42) https://twitter.com/mattparlmer/status/1256444607371579393
43) Blue tribe people should understand that the charitable explanation for shutdown fetishism is that supporters are out of touch and don't understand the conditions being experienced on the ground. The less charitable explanation is increasingly the consensus among some people.
44) By the time early March came around even I was supportive of a multiweek national service industry lockdown and office work-from-home order. Most firms were sending their staff home anyway. We needed to buy time to scale up a response. And then nobody in government did shit.
45) Think about that. We shut down the entire economy. People mostly complied, knowing they were putting their livelihoods at risk, out of genuine civic and humanitarian spirit. And the bureaucrats at every level of government pissed away the time that we bought them.
46) Why should we trust these institutions with anything ever again? Why should we trust the alphabet soup to do its job in any matter of consequence? What titanic failures happen under the surface and never float to the top for the public to see?
47) Action and inaction have consequences, and those consequences always play out one way or another. We've had zero accountability for the institutions that have steered our society into disaster after disaster over the last few decades. This will all eventually come to a head.

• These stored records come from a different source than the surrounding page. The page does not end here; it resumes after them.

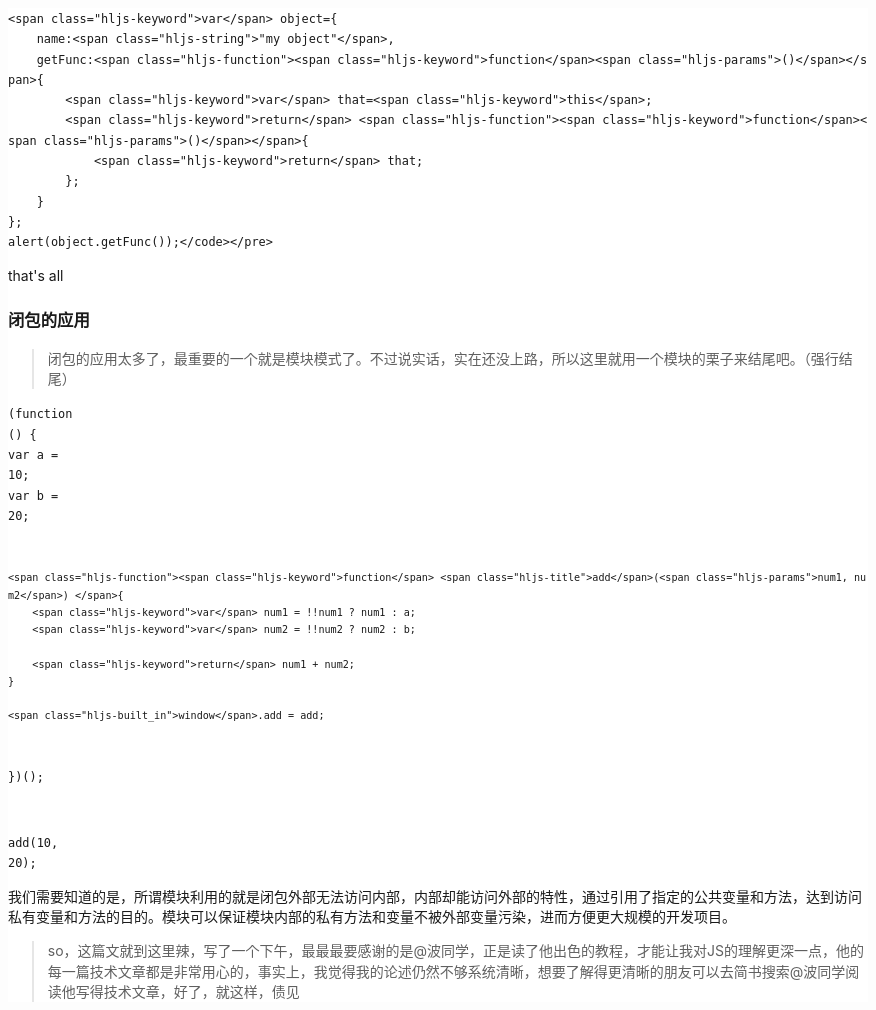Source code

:     <span class="hljs-keyword">var</span> object={
        name:<span class="hljs-string">"my object"</span>,
        getFunc:<span class="hljs-function"><span class="hljs-keyword">function</span><span class="hljs-params">()</span></span>{
            <span class="hljs-keyword">var</span> that=<span class="hljs-keyword">this</span>;
            <span class="hljs-keyword">return</span> <span class="hljs-function"><span class="hljs-keyword">function</span><span class="hljs-params">()</span></span>{
                <span class="hljs-keyword">return</span> that;
            };
        }
    };
    alert(object.getFunc());</code></pre>
<p>that's all</p>
<h3 id="articleHeader9">闭包的应用</h3>
<blockquote>闭包的应用太多了，最重要的一个就是模块模式了。不过说实话，实在还没上路，所以这里就用一个模块的栗子来结尾吧。（强行结尾）</blockquote>
<div class="widget-codetool" style="display:none;">
      <div class="widget-codetool--inner">
      <span class="selectCode code-tool" data-toggle="tooltip" data-placement="top" title="" data-original-title="全选"></span>
      <span type="button" class="copyCode code-tool" data-toggle="tooltip" data-placement="top" data-clipboard-text="(function () {
    var a = 10;
    var b = 20;

    function add(num1, num2) {
        var num1 = !!num1 ? num1 : a;
        var num2 = !!num2 ? num2 : b;

        return num1 + num2;
    }

    window.add = add;
})();

add(10, 20);" title="" data-original-title="复制"></span>
      <span type="button" class="saveToNote code-tool" data-toggle="tooltip" data-placement="top" title="" data-original-title="放进笔记"></span>
      </div>
      </div><pre class="hljs javascript"><code>(<span class="hljs-function"><span class="hljs-keyword">function</span> (<span class="hljs-params"></span>) </span>{
    <span class="hljs-keyword">var</span> a = <span class="hljs-number">10</span>;
    <span class="hljs-keyword">var</span> b = <span class="hljs-number">20</span>;

    <span class="hljs-function"><span class="hljs-keyword">function</span> <span class="hljs-title">add</span>(<span class="hljs-params">num1, num2</span>) </span>{
        <span class="hljs-keyword">var</span> num1 = !!num1 ? num1 : a;
        <span class="hljs-keyword">var</span> num2 = !!num2 ? num2 : b;

        <span class="hljs-keyword">return</span> num1 + num2;
    }

    <span class="hljs-built_in">window</span>.add = add;
})();

add(<span class="hljs-number">10</span>, <span class="hljs-number">20</span>);</code></pre>
<p>我们需要知道的是，所谓模块利用的就是闭包外部无法访问内部，内部却能访问外部的特性，通过引用了指定的公共变量和方法，达到访问私有变量和方法的目的。模块可以保证模块内部的私有方法和变量不被外部变量污染，进而方便更大规模的开发项目。</p>
<blockquote>so，这篇文就到这里辣，写了一个下午，最最最要感谢的是@波同学，正是读了他出色的教程，才能让我对JS的理解更深一点，他的每一篇技术文章都是非常用心的，事实上，我觉得我的论述仍然不够系统清晰，想要了解得更清晰的朋友可以去简书搜索@波同学阅读他写得技术文章，好了，就这样，债见</blockquote>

48) When it does, the people in the institutions who slept through this had better hope the reckoning stays limited to hearings, sackings, and new names for some agencies. I have a feeling it's gonna go a lot further than that, and I just hope things stay peaceful.
49) Young people in DC need to pick what side of this they plan to be on, because the barbarians are gonna be at the gates soon and it's not gonna go well for people who don't throw the doors open. You really don't want to be a part of Team Status Quo Ante.
50) My immediate family's quarantine morale is high. That said, there's a lot of rational concern about the next month, mainly on the economic and political side.
51) Been thinking a lot about quarantine morale as a measurable thing. You could gauge response to various degrees of lockdown with phone and email surveys. I'd imagine freely available public sentiment data on that sort of stuff would be useful to a wide range of groups.
52) When I worked in polling we did a lot of data collection on forward-looking sentiment in specific emotional terms and then layered health data over it. Sicker areas were more negative in aggregate, which makes sense. Thinking about how we could measure that right now.
53) One thing I'd like to look for is a "Blitz mentality" with regard to quarantine, and what that might look like relative to peoples own expectations about outcomes over time.